An important thing to note is that we only used the average points of a player to calculate this. In the future, if we were to try and predict the MIP again we would try to include other variables in our calculation to find a more accurate prediction of the MIP.
Although there are other factors to help determine MIP, since the variable importance of average points is so high, we are comfortable predicting Alperen Sengun as the 2023-2024 Most Improved Player.
Overall, we found that there were specific variables that are more significant in selecting the Most Improved Player Award. Using a exploratory/visual analysis, and machine learning through a classification tree, we were able to establish that a players increase in average points per season is the most important factor in identifying if a player will win the MIP award. By looking at the season before, compared to the MIP season, we could see a clear change in average points per season. In addition to points, we saw that a players free throw, field goal, and three point percentage also played a role, which is correlated with the points scored. Aside from points, we witnessed that in the last 10 years no center has won the award. This may be in part that defensive measures did not play a large roll in winning the MIP award, which would impact centers due to their defensive responsibilities. In conclusion, finding these patterns, we were able to show how significant the average points play a role in winning MIP.

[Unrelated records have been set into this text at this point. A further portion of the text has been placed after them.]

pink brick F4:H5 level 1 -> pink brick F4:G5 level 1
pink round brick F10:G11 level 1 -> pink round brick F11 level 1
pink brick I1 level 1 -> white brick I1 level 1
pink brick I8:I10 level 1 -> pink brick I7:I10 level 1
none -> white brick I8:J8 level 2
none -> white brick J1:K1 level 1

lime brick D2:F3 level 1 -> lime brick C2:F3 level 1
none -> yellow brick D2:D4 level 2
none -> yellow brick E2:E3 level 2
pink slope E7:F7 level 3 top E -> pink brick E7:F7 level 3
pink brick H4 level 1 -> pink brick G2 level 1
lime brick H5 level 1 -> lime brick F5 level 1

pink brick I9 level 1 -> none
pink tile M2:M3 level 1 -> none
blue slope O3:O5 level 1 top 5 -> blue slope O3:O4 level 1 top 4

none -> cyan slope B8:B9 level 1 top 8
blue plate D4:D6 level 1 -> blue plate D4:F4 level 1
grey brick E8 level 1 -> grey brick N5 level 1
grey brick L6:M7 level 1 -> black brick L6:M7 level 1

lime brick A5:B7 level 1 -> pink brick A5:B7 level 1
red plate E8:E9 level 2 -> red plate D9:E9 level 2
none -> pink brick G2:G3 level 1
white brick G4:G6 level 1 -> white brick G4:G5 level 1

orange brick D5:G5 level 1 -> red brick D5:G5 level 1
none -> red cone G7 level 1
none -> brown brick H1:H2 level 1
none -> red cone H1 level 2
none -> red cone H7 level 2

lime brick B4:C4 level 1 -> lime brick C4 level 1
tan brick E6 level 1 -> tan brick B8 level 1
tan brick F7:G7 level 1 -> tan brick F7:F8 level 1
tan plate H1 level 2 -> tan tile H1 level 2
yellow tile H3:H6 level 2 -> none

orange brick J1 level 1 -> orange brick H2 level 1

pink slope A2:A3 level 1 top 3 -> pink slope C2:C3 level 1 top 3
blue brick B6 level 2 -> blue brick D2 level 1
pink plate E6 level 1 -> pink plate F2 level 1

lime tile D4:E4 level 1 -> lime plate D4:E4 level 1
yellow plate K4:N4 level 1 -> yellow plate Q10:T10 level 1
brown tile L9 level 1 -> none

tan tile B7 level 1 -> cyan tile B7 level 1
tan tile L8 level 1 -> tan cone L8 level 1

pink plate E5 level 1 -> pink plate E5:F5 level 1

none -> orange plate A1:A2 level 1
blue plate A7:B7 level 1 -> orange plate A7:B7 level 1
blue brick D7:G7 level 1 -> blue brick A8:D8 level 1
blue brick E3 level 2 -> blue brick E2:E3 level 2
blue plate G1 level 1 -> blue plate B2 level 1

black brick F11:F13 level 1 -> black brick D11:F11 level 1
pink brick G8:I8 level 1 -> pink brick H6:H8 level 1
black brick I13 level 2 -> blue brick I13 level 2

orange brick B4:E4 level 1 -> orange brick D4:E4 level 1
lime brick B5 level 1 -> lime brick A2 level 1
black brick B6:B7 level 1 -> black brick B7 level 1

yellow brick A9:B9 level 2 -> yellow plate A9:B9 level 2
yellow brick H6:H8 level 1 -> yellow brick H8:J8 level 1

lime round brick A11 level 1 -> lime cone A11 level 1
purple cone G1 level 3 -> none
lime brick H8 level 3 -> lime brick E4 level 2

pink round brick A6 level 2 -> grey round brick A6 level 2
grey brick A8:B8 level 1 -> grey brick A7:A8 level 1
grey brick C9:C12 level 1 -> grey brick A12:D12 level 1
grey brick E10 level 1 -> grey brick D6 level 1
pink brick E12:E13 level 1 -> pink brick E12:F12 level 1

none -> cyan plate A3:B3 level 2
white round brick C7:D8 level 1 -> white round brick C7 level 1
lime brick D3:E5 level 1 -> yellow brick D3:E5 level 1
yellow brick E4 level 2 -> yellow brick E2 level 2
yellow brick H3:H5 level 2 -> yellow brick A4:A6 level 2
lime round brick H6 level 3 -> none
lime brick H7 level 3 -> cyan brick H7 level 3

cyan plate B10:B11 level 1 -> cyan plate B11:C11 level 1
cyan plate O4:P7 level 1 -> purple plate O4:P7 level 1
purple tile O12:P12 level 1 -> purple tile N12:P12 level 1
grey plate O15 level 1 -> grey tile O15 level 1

Although the data we manipulated and analyzed let us create efficient visuals and tables, we know that with more data we would be able to provide more accurate and in depth analysis of our machine learning methods. Due to our initial difficulties retrieving and manipulating the data, we were only able to use the last 10 players to win the Most Improved Player Award to create our project. With more time, a larger more comprehensive data set, and a better understanding of the hoopR package, we believe that we would’ve included more data to support our analysis and findings. A key part of our project that took the hardest hit from the lack of data was our machine learning methods. For our classification tree, we only had 20 points of data to classify, where the average points alone correctly classified 95% of the options. While this could be the case if we added more data, we believe that with a larger sample we would’ve been able to go more in depth. This problem was also relevant when looking at our Linear Regression, due to the small sample size we weren’t able to create a linear model appropriate for predicting a players average points based on other non-point related variables (free throw, three, and field goal %) and find a reliable correlation between the variables.
In the future, the primary thing we would recommend would be to use all of the NBA MIP Award Winners, this would allow for a much more comprehensive analysis, and would allow us to see the trends in the MIP Award Winners over the years. Next, we would first recommend to find a fully comprehensive data set that includes if a player has won MIP. Doing this would save a significant amount of time and computing power, since we had to create our own vectors with the player name and year they won to help identify if a player has won the MIP and in what season they did it. Finally, if possible, a data set with summarized values would save a lot of time and computing power, since we spent most of the first part of the project trying to make a viable data source using the dplyr verb summarize.